Job: Reproduce the records verbatim from the start of the records up to and including the line containing "Reading left to". Omit the pictures from your output.

Records to process:

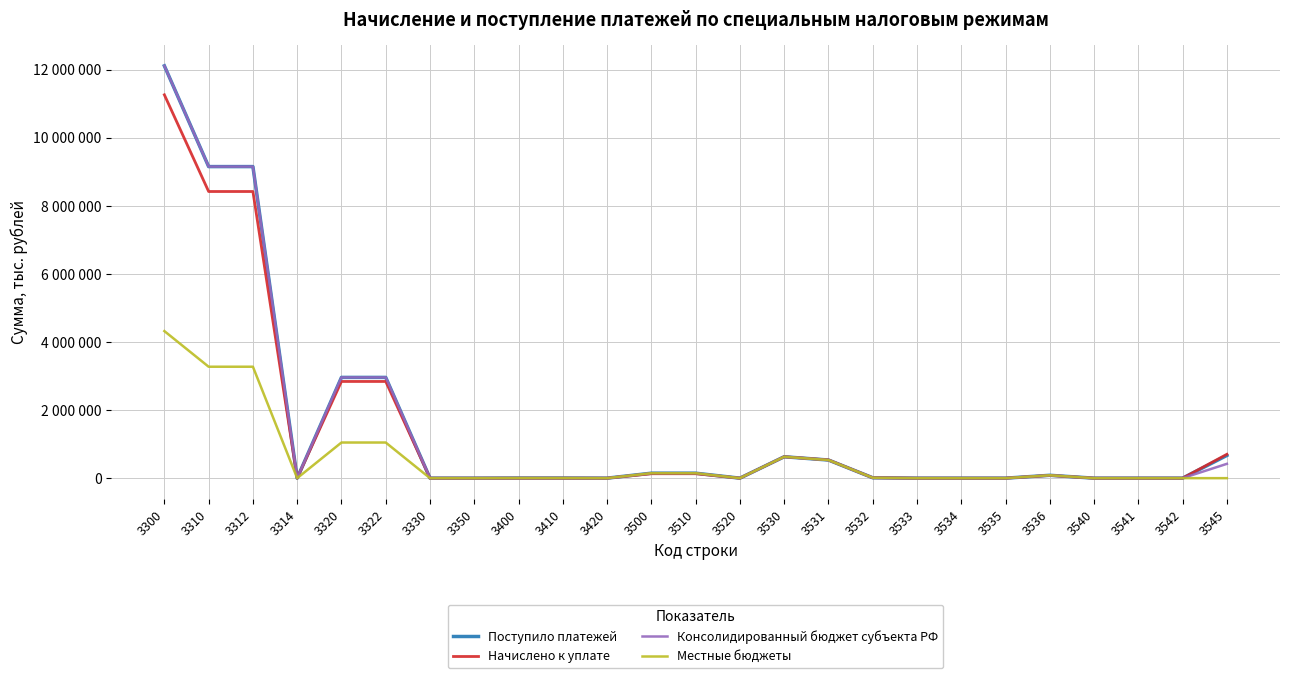

Rank the series at 3500 from lowest to highest value.

Начислено к уплате, Поступило платежей, Консолидированный бюджет субъекта РФ, Местные бюджеты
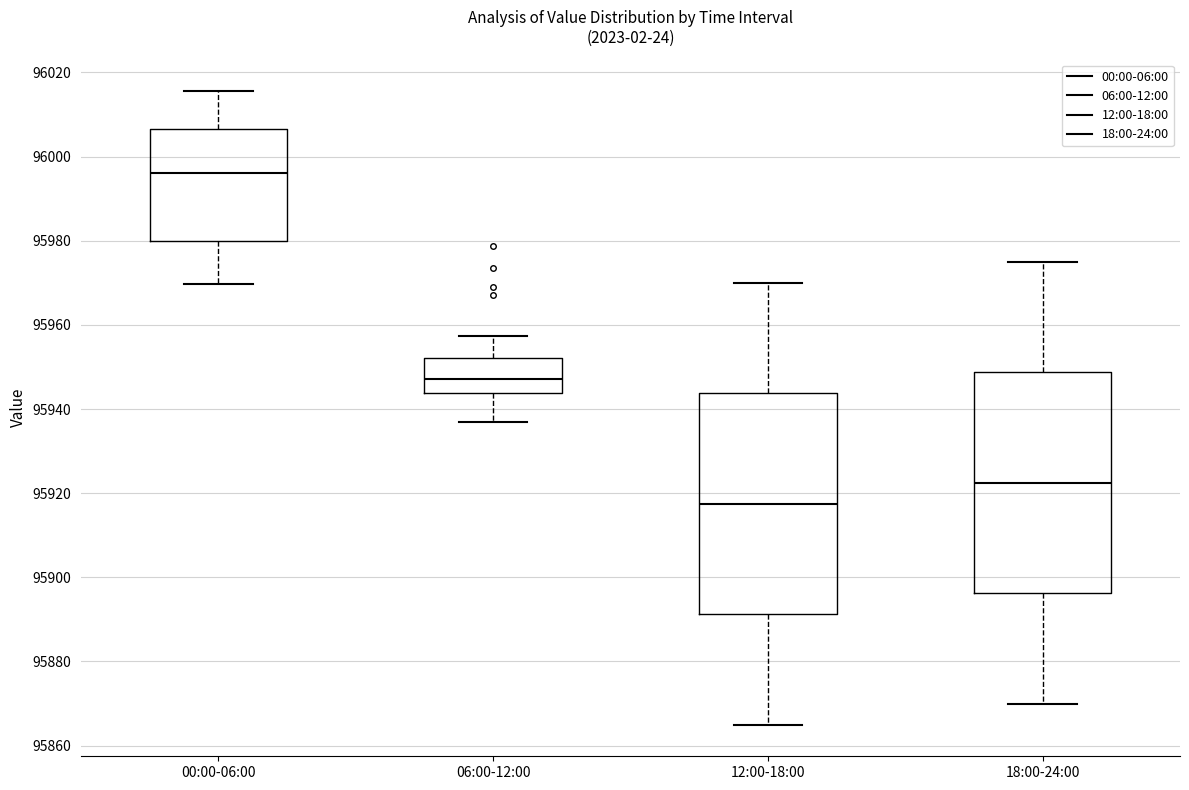

Reading left to right, read every box against the y-axis: the position of its median line, the range the box covers, and the ends of its whiskers. The values are not printed on the chart, so give them approximately, as read against the axis.

00:00-06:00: median 95996, box 95980 to 96006, whiskers 95970 to 96016
06:00-12:00: median 95948, box 95944 to 95952, whiskers 95938 to 95958
12:00-18:00: median 95918, box 95892 to 95944, whiskers 95866 to 95970
18:00-24:00: median 95922, box 95896 to 95948, whiskers 95870 to 95976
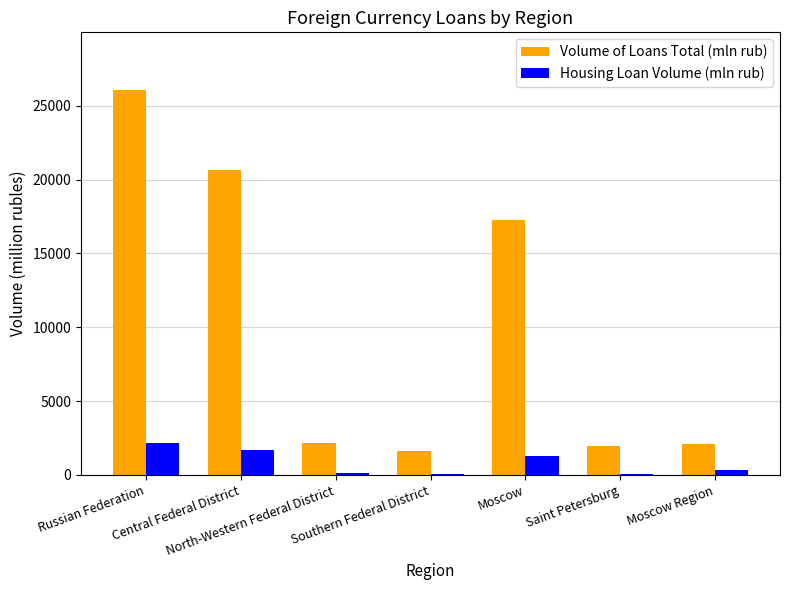

Which series has the largest total across all categories?

Volume of Loans Total (mln rub)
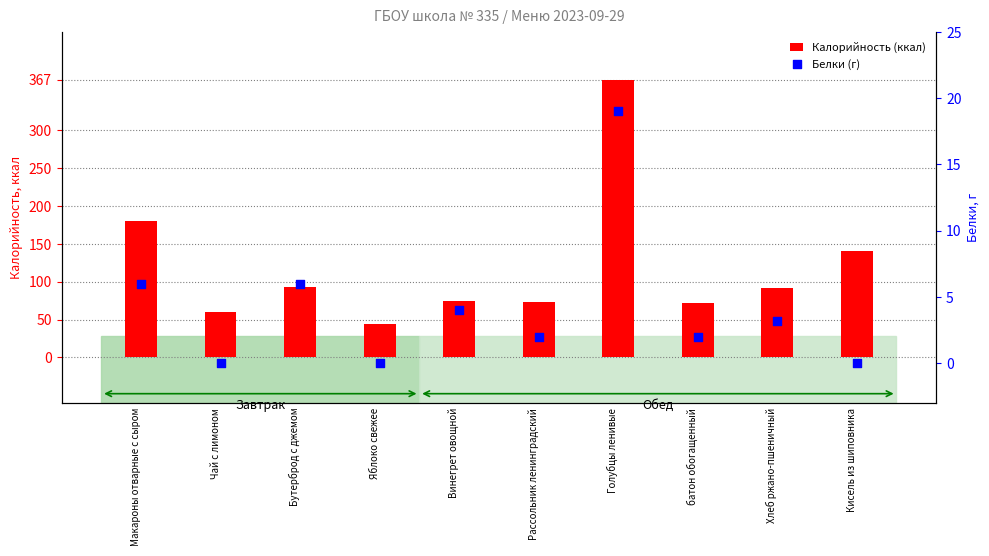

Which series has the largest total across all categories?

Калорийность (ккал)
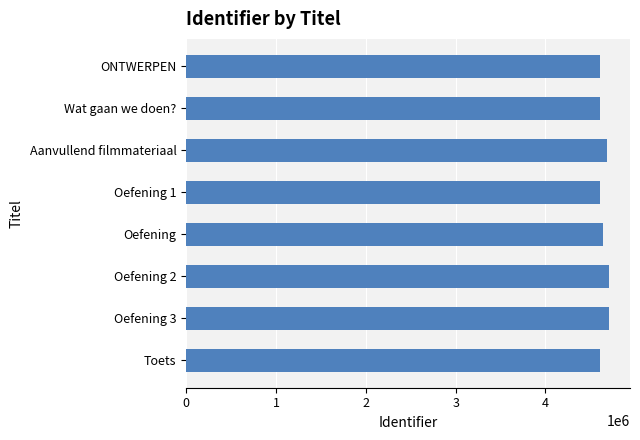

What is the minimum value shown in the chart?

4608881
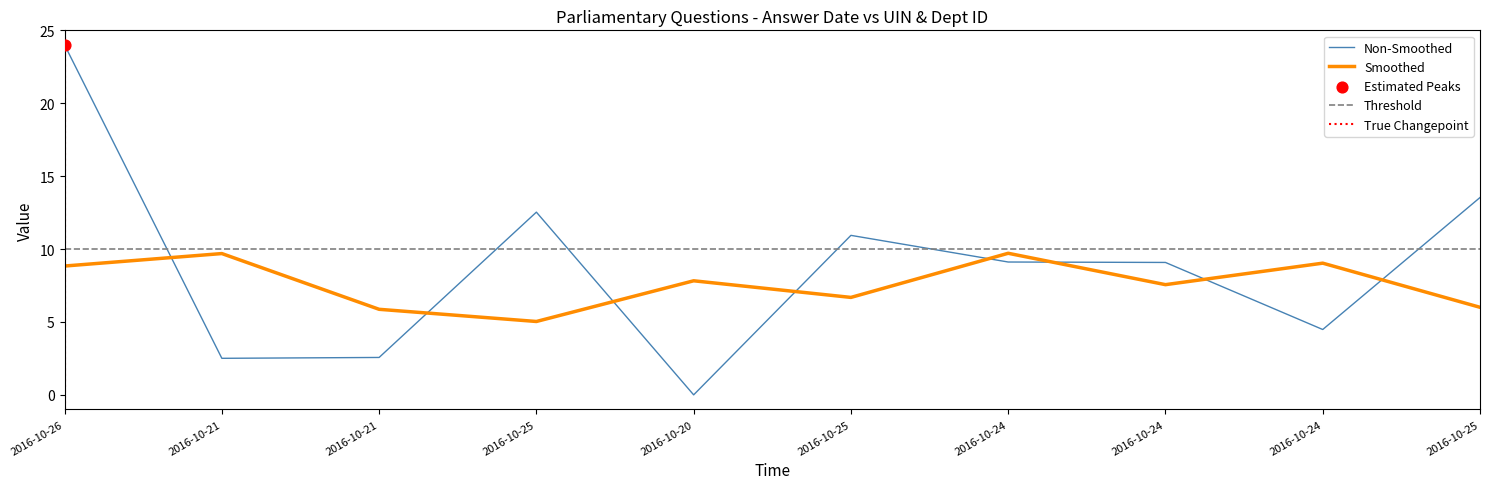

Which has a higher value, 2016-10-24 or 2016-10-21?

2016-10-24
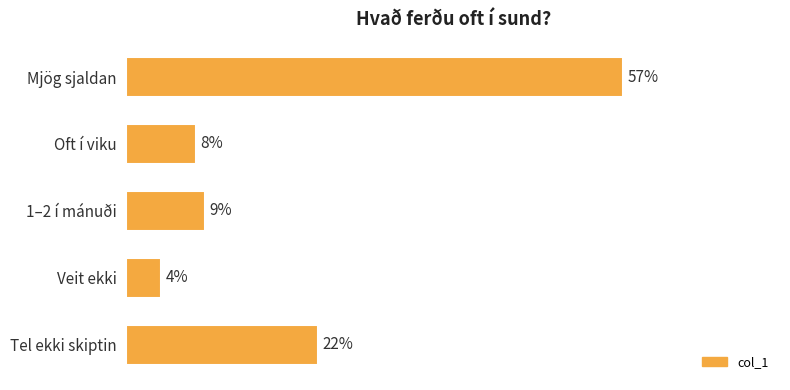

Are the bars horizontal?

Yes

Output of the task:
Rank the series at 3500 from lowest to highest value.

Начислено к уплате, Поступило платежей, Консолидированный бюджет субъекта РФ, Местные бюджеты

Reading left to right, read every box against the y-axis: the position of its median line, the range the box covers, and the ends of its whiskers. The values are not printed on the chart, so give them approximately, as read against the axis.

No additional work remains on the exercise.